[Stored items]
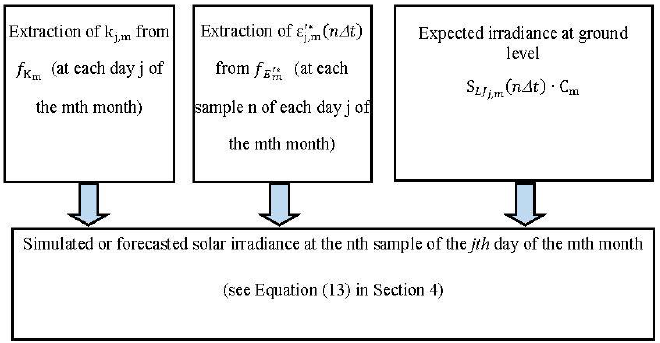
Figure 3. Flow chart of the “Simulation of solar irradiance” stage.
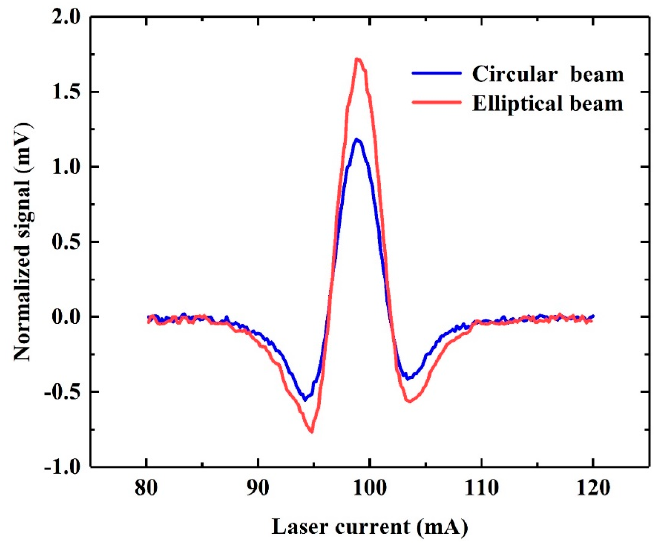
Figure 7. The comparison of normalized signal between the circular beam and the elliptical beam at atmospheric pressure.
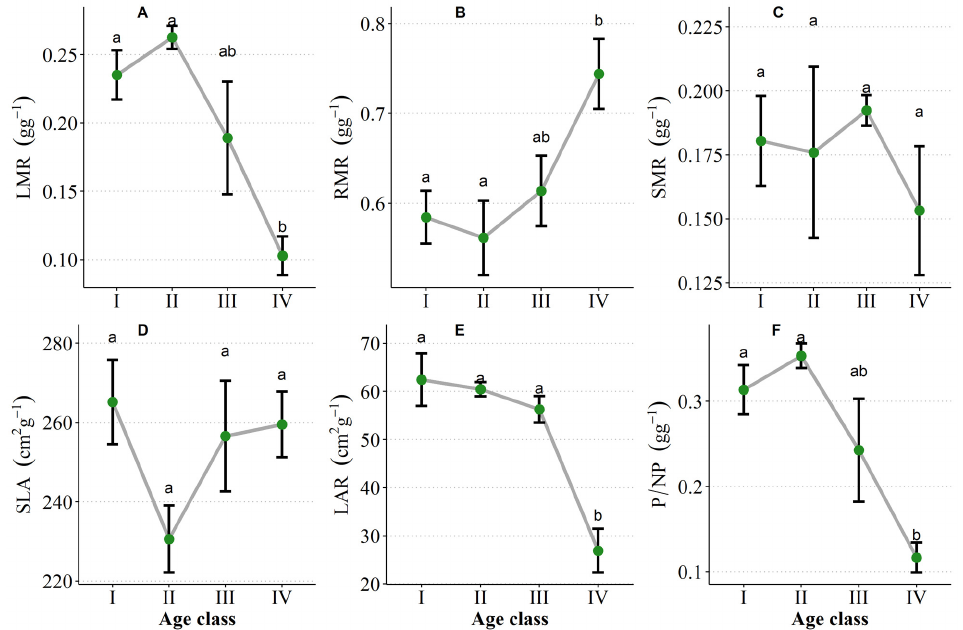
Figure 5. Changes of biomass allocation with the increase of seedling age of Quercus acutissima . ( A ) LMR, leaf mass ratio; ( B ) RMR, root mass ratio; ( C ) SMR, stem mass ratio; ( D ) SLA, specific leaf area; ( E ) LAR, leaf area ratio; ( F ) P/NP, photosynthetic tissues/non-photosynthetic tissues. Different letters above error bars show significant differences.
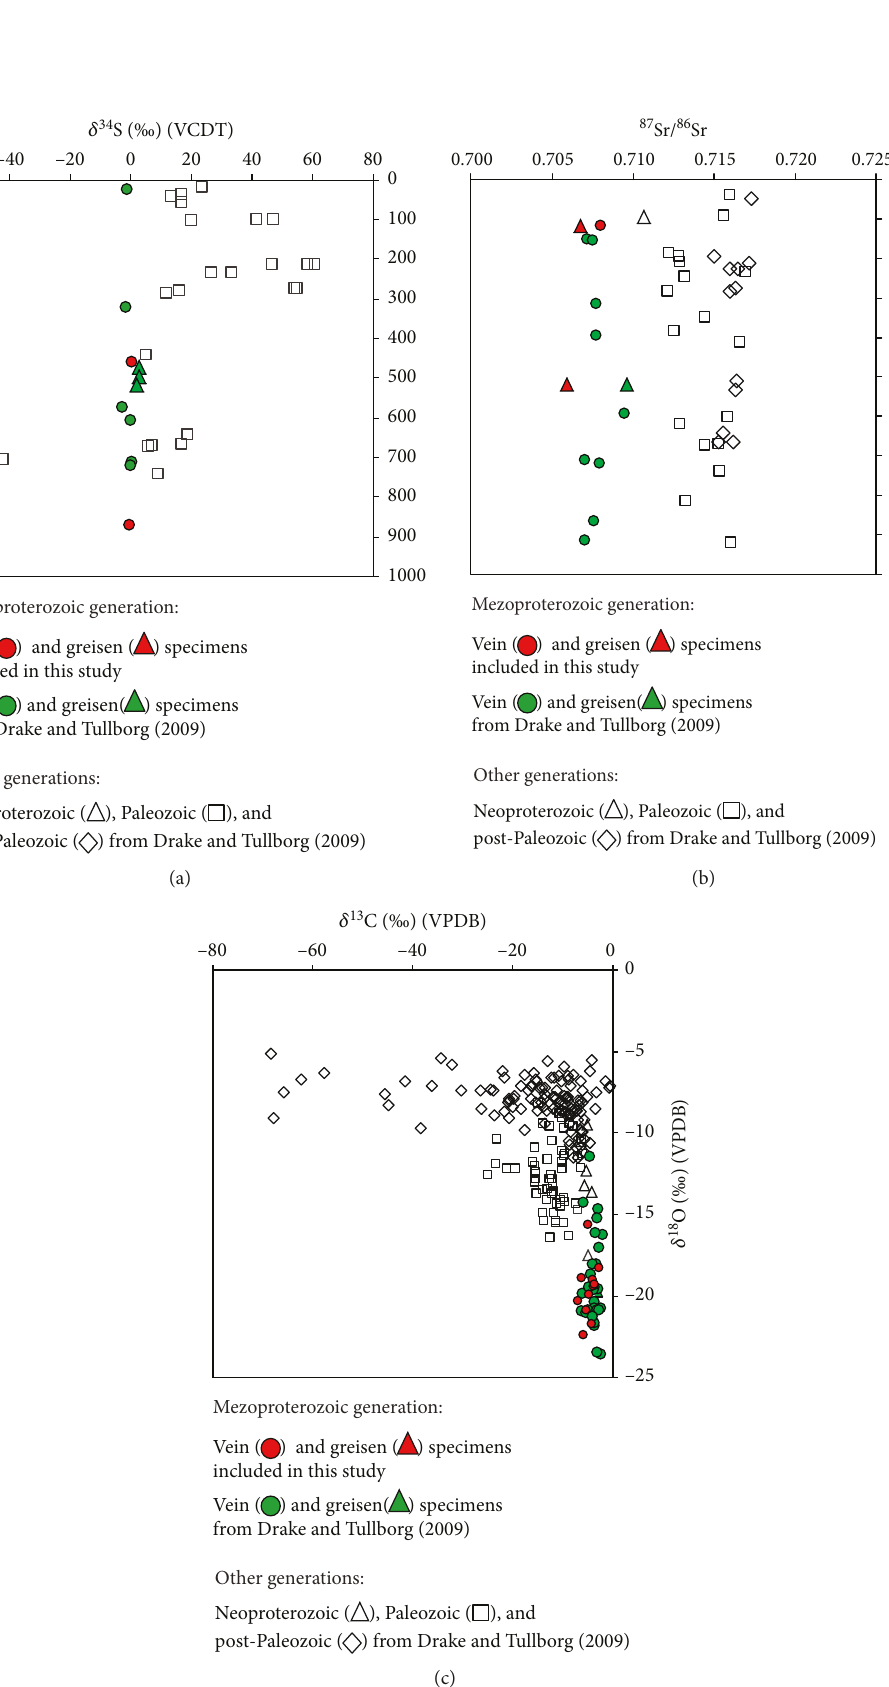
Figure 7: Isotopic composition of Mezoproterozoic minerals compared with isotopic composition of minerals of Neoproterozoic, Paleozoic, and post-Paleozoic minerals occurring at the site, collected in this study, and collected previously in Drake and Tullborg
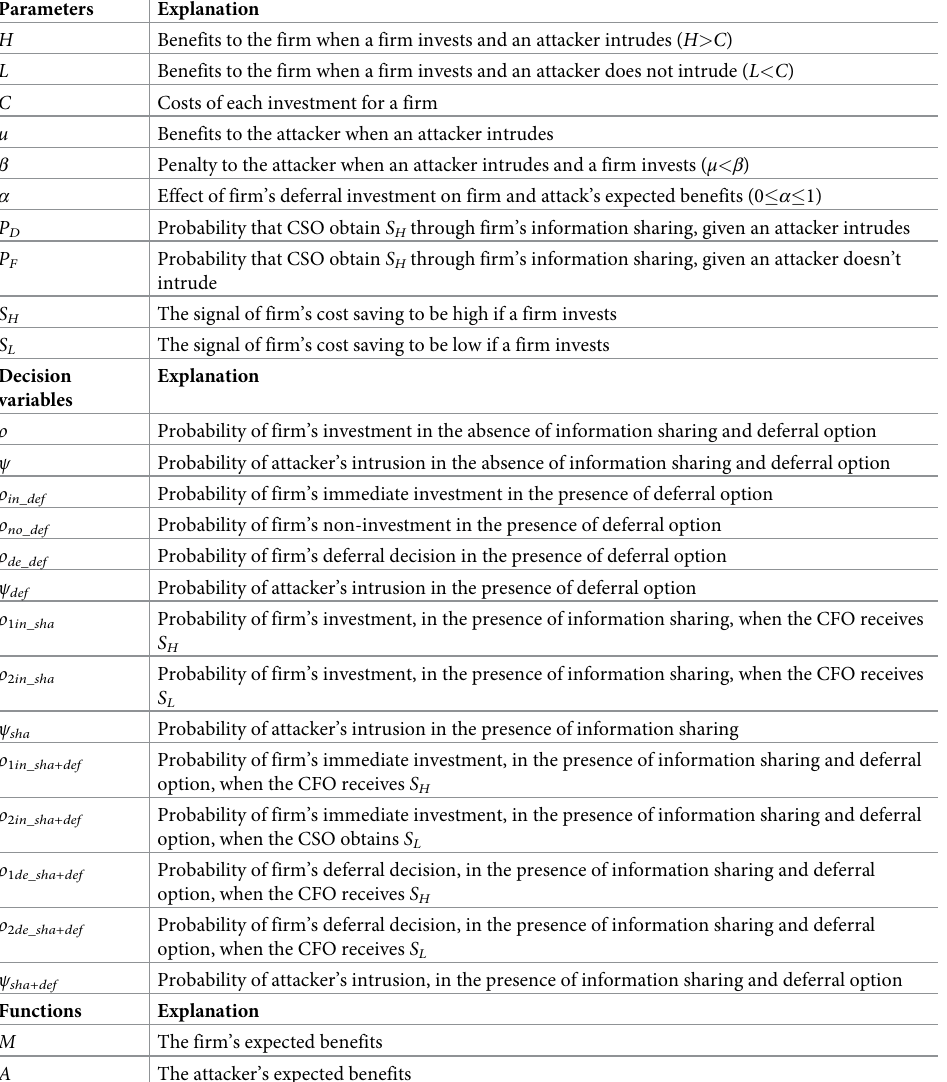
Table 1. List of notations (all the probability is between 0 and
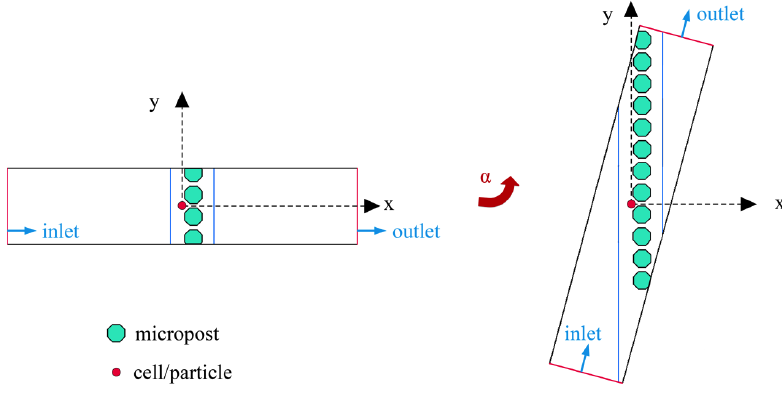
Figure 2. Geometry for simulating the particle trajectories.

**What is being asked**
Could you write all the entries out again exactly, but without their pictures?

**Task response**
Figure 3. Flow chart of the “Simulation of solar irradiance” stage.
Figure 7. The comparison of normalized signal between the circular beam and the elliptical beam at atmospheric pressure.
Figure 5. Changes of biomass allocation with the increase of seedling age of Quercus acutissima . ( A ) LMR, leaf mass ratio; ( B ) RMR, root mass ratio; ( C ) SMR, stem mass ratio; ( D ) SLA, specific leaf area; ( E ) LAR, leaf area ratio; ( F ) P/NP, photosynthetic tissues/non-photosynthetic tissues. Different letters above error bars show significant differences.
Figure 7: Isotopic composition of Mezoproterozoic minerals compared with isotopic composition of minerals of Neoproterozoic, Paleozoic, and post-Paleozoic minerals occurring at the site, collected in this study, and collected previously in Drake and Tullborg
Table 1. List of notations (all the probability is between 0 and
Figure 2. Geometry for simulating the particle trajectories.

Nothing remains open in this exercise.